Earlier in the week I was looking for locations to take the lighting class to demo these techniques on a car. Ultimately I think the easiest places for students to get to are along the shore of Fiesta Island on a night SeaWorld is doing fireworks. Also good would be along the San Diego River where I shot my Jaguar Smilodon for a previous post..
However this was a gorgeous afternoon and while driving around I saw some nice scenes in Presidio Park on the hill overlooking Old Town.
Here too is a delightful little scene under the highway along the San Diego River.
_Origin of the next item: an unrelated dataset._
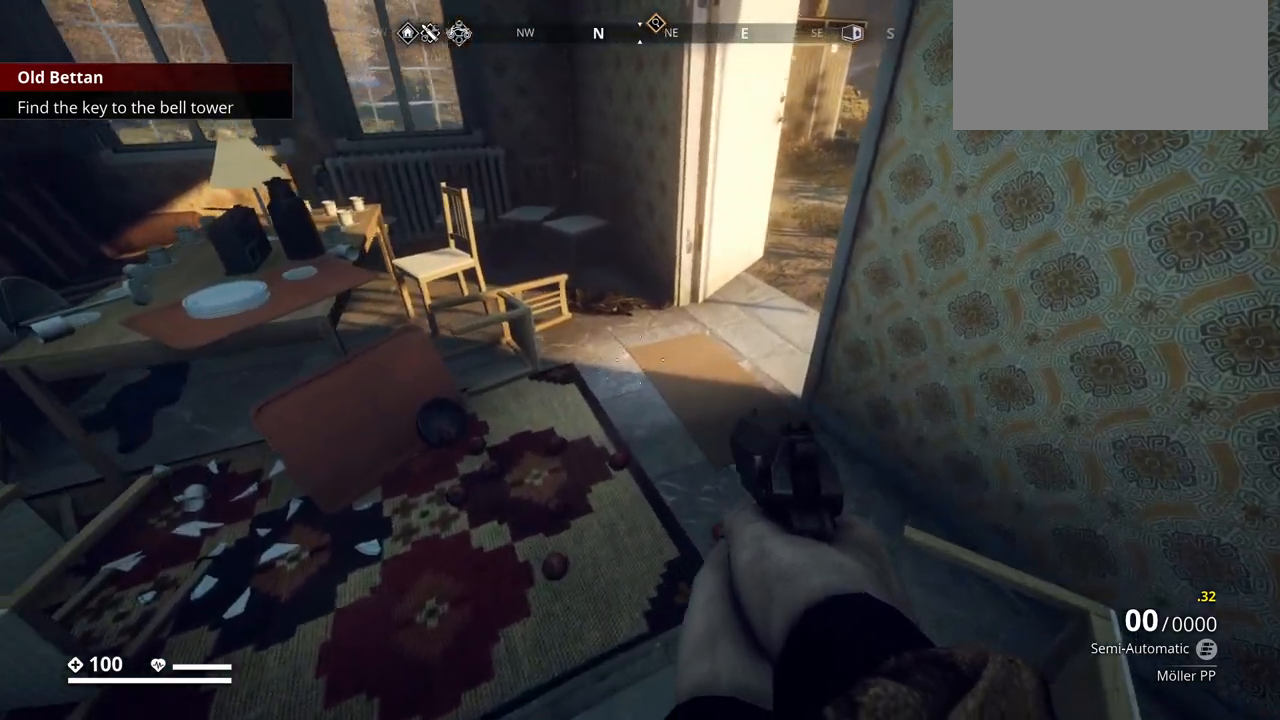
{"keys": ["ctrl_l"], "events": [[17, "d", "up"], [300, "w", "up"]]}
Then on Saturday Lee Peterson and I returned to the Transportation Museum in Campo to discuss the possibilities of doing an evening Painting With Light workshop. This is such a visually enticing place and they were very open to us doing a night workshop so it could open up a host of new photo possibilities. Of course… there we were… a feast for the eyes and cameras all around us just begging us to dig in… how could we not take the time to do some shooting?
Lee immediately dissappeared among the rows of old vehicles to be swallowed up by patterns, colors, the feel of these once powerful machines. You can see his collection on http://www.photographyinparadise.com. The first thing that caught my eye however, was an old lathe in the shadows of the machine shop. It was covered in what looked like brass shavings from whatever someone had been making. And the bright brass shavings against the steel of the lathe itself against the brick wall and old wood slat behind it was, well, it was irresistible. And if ever there was a great subject for a painting with light approach this was it.
I wanted to give the impression of this old machine as if the viewer had stumbled on in back in the a corner in an old garage or machine shop. I looked at several compositions, some a little more dynamic, but I really wanted the viewer to see and address the machine as its user would so shot it straight on. And, exercising great restraint over an impulse to style the shot, I also did not re-arrange items but shot them just as the user had left them.
I thought it was fairly dark in the garage/mechanic shop where the lathe set, but it was bright enough with north light coming through a wall of very large windows even at f16 I could not shoot longer than about 1.5 seconds in order to keep the subject dark enough for the light to show up. So it was time to get creative. I wanted to use my new light wand but it wasn’t bright enough to overpower the natural ambient light so I chose the 6,000 lumen Cree and went for it. Nor could I sweep the light onto the subject as I intended. In order to not overexpose the lathe I had to resort to a LOT of single frames (41 to be exact) at fairly short exposures of about a second. There was no time for light movement to paint in larger areas so they would have to be blended together in post. Fortunately the Cree casts a very flat beam without much of a central hotspot. This really should be done at night when the garage is dark but I was now on a mission and not to be dissuaded by a little extra light.
Each frame illuminated some small spot of the lathe. So I shot it fairly methodically and assembled the frames in the same sequence. I had also shot a base shot but decided I did not need it so just dove in to the assembly process. Four hours later, this is what I was looking at…
I am still amazed by the look of this approach. It really is a photograph and no special editing trickery was used apart from assembling all of the little parts from layers in Photoshop. Do click on it to see it full screen.
Following the lathe shot I wandered out into the yard and took a few more photographs but have not had time to process them. Tomorrow, Sunday, I have run out of procrastination room so will have to do my taxes after breakfast. Oh for joy… and I am EVER so pleased with how they are used too…
Oh Well, if I finish in time I may put together some of the other shots I took at the transportation museum. Then Monday, it is back to class for seven more weeks of the semester.